## Record excerpts
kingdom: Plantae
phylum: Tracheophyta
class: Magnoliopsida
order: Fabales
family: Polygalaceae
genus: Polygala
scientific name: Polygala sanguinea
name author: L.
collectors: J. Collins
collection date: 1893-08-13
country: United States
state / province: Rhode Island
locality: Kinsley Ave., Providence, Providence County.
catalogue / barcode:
---
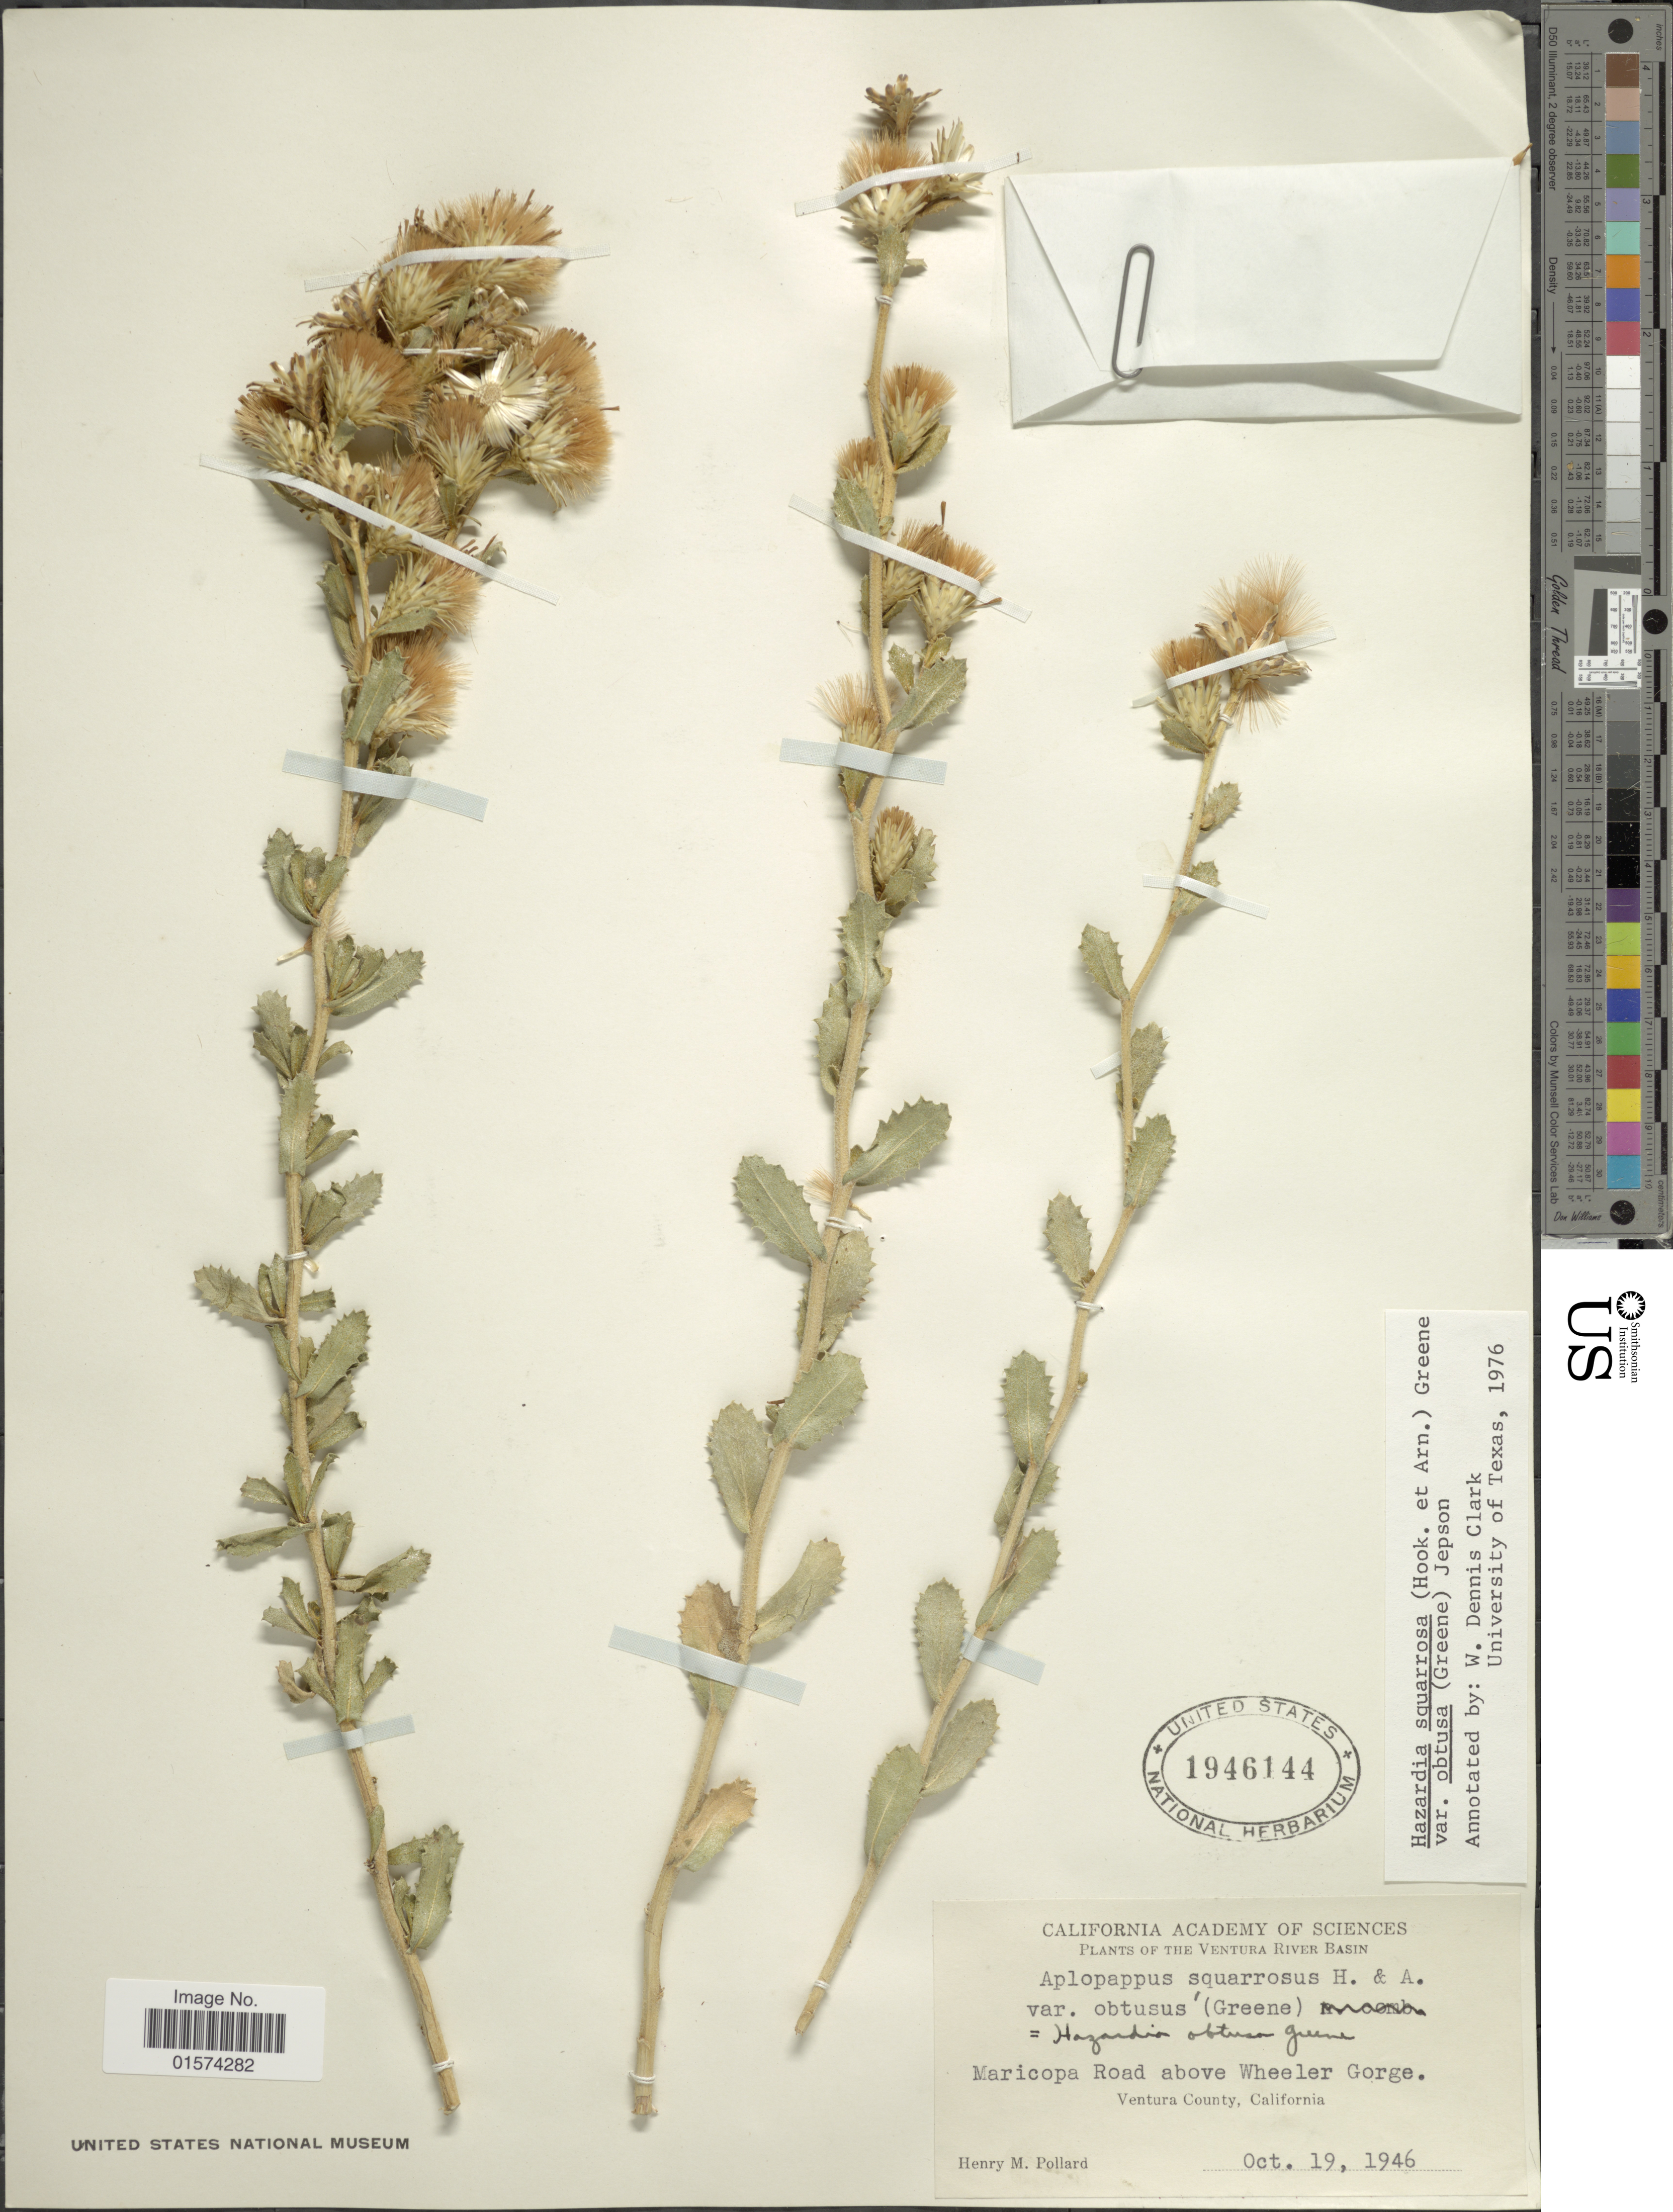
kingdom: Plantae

## Goal of the exercise
Rewrite the lines above, from the one containing "collectors: J. Collins" through the one containing "locality: Kinsley Ave., Providence, Providence", as a numbered list, leaving out blank lines.

## Finished answer
1. collectors: J. Collins
2. collection date: 1893-08-13
3. country: United States
4. state / province: Rhode Island
5. locality: Kinsley Ave., Providence, Providence County.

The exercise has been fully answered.